- **Brief**: Give back exactly the first lines of the entries below, through the line with "(DAB (3,3'-diaminobenzidine)) staining".

------ Information shown

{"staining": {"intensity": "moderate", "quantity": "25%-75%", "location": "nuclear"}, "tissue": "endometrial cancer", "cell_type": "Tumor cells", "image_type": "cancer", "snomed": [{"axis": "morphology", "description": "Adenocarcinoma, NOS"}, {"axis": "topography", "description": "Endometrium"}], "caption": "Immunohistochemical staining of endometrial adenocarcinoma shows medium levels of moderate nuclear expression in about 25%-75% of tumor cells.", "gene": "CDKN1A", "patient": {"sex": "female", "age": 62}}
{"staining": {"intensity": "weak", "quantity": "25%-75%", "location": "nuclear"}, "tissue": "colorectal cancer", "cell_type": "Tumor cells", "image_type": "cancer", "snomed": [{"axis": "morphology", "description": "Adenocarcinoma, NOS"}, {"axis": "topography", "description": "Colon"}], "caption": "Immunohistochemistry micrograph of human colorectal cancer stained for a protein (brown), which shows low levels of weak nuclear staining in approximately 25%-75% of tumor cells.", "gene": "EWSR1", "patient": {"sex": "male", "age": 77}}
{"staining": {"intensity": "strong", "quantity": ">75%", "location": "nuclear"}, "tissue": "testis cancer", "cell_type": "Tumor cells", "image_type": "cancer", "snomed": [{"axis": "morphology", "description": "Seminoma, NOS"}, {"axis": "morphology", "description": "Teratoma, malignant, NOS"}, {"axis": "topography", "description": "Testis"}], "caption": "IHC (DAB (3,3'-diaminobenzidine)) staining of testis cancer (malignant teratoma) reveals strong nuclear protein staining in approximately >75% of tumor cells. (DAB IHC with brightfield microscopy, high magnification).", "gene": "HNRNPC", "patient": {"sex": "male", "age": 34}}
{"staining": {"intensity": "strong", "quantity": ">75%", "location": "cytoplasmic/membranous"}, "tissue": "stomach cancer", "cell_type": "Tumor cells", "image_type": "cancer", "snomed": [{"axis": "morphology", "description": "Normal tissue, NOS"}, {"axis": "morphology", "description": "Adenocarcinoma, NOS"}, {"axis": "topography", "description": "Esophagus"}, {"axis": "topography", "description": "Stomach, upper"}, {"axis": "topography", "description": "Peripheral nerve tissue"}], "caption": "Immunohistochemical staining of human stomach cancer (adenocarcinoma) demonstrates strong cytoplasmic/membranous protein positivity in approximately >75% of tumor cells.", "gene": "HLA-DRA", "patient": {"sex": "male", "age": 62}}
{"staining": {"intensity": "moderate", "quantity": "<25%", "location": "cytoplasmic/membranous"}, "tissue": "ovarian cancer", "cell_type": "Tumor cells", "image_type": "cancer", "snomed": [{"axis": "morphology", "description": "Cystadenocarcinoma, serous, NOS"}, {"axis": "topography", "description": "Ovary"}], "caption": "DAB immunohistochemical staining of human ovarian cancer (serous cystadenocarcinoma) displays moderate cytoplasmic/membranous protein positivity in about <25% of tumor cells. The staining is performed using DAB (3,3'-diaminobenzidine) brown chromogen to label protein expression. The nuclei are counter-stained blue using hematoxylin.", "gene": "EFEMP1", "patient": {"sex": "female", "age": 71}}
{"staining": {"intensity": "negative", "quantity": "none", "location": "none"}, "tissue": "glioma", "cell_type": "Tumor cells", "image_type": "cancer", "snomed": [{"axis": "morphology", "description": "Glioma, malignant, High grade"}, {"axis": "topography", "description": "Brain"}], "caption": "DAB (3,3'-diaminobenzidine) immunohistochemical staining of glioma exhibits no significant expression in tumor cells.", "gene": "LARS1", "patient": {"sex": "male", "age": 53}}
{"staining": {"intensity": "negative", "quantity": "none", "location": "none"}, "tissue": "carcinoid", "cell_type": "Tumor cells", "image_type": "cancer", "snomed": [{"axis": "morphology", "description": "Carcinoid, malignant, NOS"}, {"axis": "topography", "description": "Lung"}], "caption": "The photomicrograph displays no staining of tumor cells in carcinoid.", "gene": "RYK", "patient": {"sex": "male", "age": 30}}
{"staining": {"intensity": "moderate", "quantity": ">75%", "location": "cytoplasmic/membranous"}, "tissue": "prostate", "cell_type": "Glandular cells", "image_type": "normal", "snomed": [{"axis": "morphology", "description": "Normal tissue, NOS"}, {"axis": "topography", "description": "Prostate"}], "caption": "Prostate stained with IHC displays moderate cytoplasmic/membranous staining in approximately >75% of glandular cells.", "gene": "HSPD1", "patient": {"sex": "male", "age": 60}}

------------

- **Finished task**:
{"staining": {"intensity": "moderate", "quantity": "25%-75%", "location": "nuclear"}, "tissue": "endometrial cancer", "cell_type": "Tumor cells", "image_type": "cancer", "snomed": [{"axis": "morphology", "description": "Adenocarcinoma, NOS"}, {"axis": "topography", "description": "Endometrium"}], "caption": "Immunohistochemical staining of endometrial adenocarcinoma shows medium levels of moderate nuclear expression in about 25%-75% of tumor cells.", "gene": "CDKN1A", "patient": {"sex": "female", "age": 62}}
{"staining": {"intensity": "weak", "quantity": "25%-75%", "location": "nuclear"}, "tissue": "colorectal cancer", "cell_type": "Tumor cells", "image_type": "cancer", "snomed": [{"axis": "morphology", "description": "Adenocarcinoma, NOS"}, {"axis": "topography", "description": "Colon"}], "caption": "Immunohistochemistry micrograph of human colorectal cancer stained for a protein (brown), which shows low levels of weak nuclear staining in approximately 25%-75% of tumor cells.", "gene": "EWSR1", "patient": {"sex": "male", "age": 77}}
{"staining": {"intensity": "strong", "quantity": ">75%", "location": "nuclear"}, "tissue": "testis cancer", "cell_type": "Tumor cells", "image_type": "cancer", "snomed": [{"axis": "morphology", "description": "Seminoma, NOS"}, {"axis": "morphology", "description": "Teratoma, malignant, NOS"}, {"axis": "topography", "description": "Testis"}], "caption": "IHC (DAB (3,3'-diaminobenzidine)) staining of testis cancer (malignant teratoma) reveals strong nuclear protein staining in approximately >75% of tumor cells. (DAB IHC with brightfield microscopy, high magnification).", "gene": "HNRNPC", "patient": {"sex": "male", "age": 34}}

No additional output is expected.